### Text under study:
* * *

JIT was precisely the issue I was thinking was causing this. One thing may be 
necessary, that is to ensure you sync the disk image before taking your 
checkpoint.

gem5’s debug flags should help you identify something like a hang, for example 
an ExecAll trace. A SyscallAll trace would most likely help you understand 
better what the JIT is doing.

From: gem5-users <[email protected]> On Behalf Of Da Zhang
Sent: Thursday, July 19, 2018 11:15 AM
To: gem5 users mailing list <[email protected]>
Subject: Re: [gem5-users] dacapo (java) benchmark suite encounters "SIGSEGV" 
and "null exception" during timing mode (fs mode) after restarting from a 
checkpoint

Thanks for the suggestions.
I have been trying a couple of solutions (I only test for  a small subset of 
decapo benchmark suite, which encounters segfault with O3CPU):

1. using TimingSimpleCPU: no segfaults
2. disable COW layer and write on the disk image when taking checkpoint: there 
are still segfaults
3. take checkpoints with JIT compiler disabled (20x slowdown): no segfaults
4. take checkpoints during atomic mode (without warming up JIT): no segfaults
5. take checkpoints with Java OOPs compress disabled: there are still segfaults

One thing that I can't tell is if the benchmark hangs since there is no 
printing during the execution. Is there a statistic I can use to tell if the 
benchmark hangs?

So far, all my experiments are running using 1CPU (even some benchmarks are 
multithreading). I attempted to take some checkpoints with more CPUs with KVM 
CPU. But unfortunately, I got some "rcu_sched self-detected stall on CPU" 
issues. Any idea?

On Mon, Jul 16, 2018 at 5:47 PM Gutierrez, Anthony 
<[email protected]<mailto:[email protected]>> wrote:
Da,

Do you encounter the segfault only when restoring from a checkpoint? That is, 
if you do not use checkpoints can any DaCapo benchmark successfully complete 
under one of the simple CPU models (and not just KVM CPU)?

* * *

### Using the information:
1. In the gem5 mailing-list thread, what happened when checkpoints were taken with the JIT compiler disabled?
2. Continue the gem5 mailing-list thread from its last sentence.
The data after this point come from a separate source and are unrelated to the gem5 mailing-list thread.

### Dataset content:

* * *

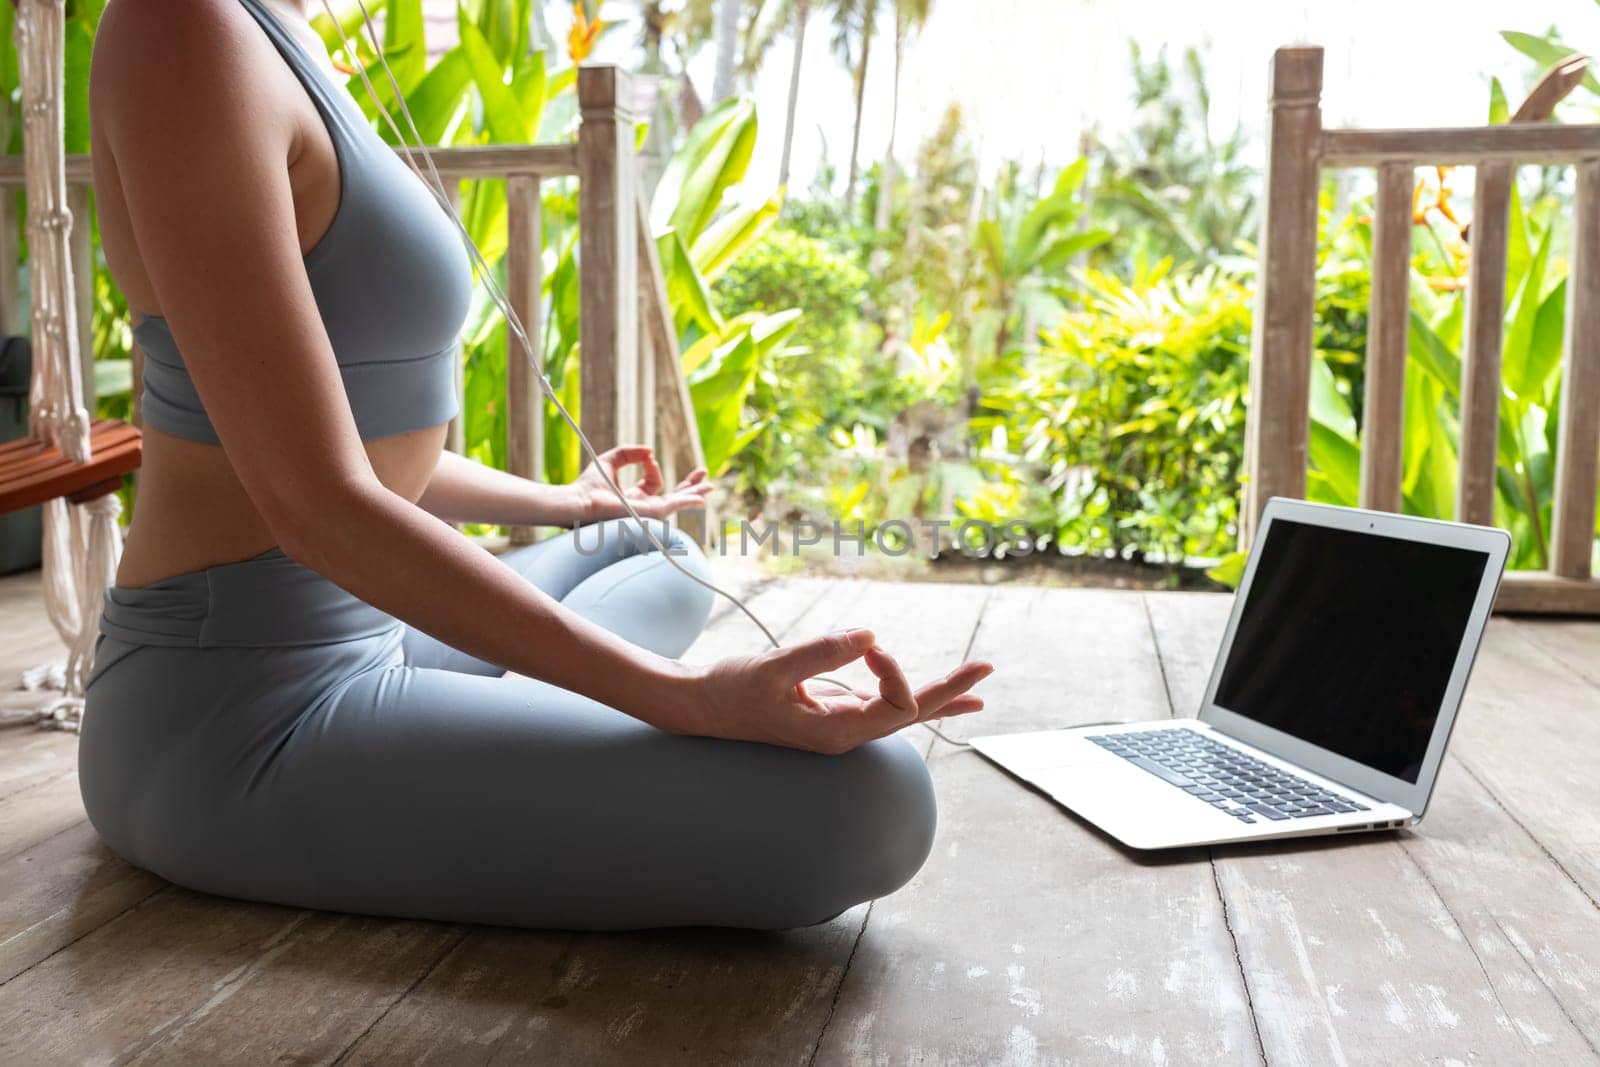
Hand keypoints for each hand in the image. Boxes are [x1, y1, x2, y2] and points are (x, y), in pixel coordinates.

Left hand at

* * *

### Solved tasks:
1. There were no segfaults, but execution was about 20x slower.

2.
If so, you may want to get a syscall trace (e.g., using strace) to see what 
sorts of files the JVM is trying to read etc. It’s possible that the VM 
generates some files that it will read back later. If you use checkpoints, due 
to the disk image COW layer, I do not believe any disk updates are 
checkpointed, thus these files will not persist, which could lead to some weird 
segfault issues. Not sure if this is happening in your case, but it may be 
worth investigating.

I created some of the original Android disk images, and the original DaCapo 
image, and at that time I would typically run the benchmarks thru the FS mode 
and Atomic CPU once, with the COW layer disabled, in order to generate the 
needed files on the disk image and have them persist. This was entirely for 
performance, however, to prevent the VMs from regenerating the same files for 
each run, but I can envision it causing issues during runtime as well. In 
particular, it seems you’re code is faulting while doing some XML 
serializing/deserializing, perhaps the xml file it is looking for is gone?

Beyond that, assuming it is a real bug in gem5, I would recommend an ExecAll 
trace to figure out why the instruction at that PC is faulting.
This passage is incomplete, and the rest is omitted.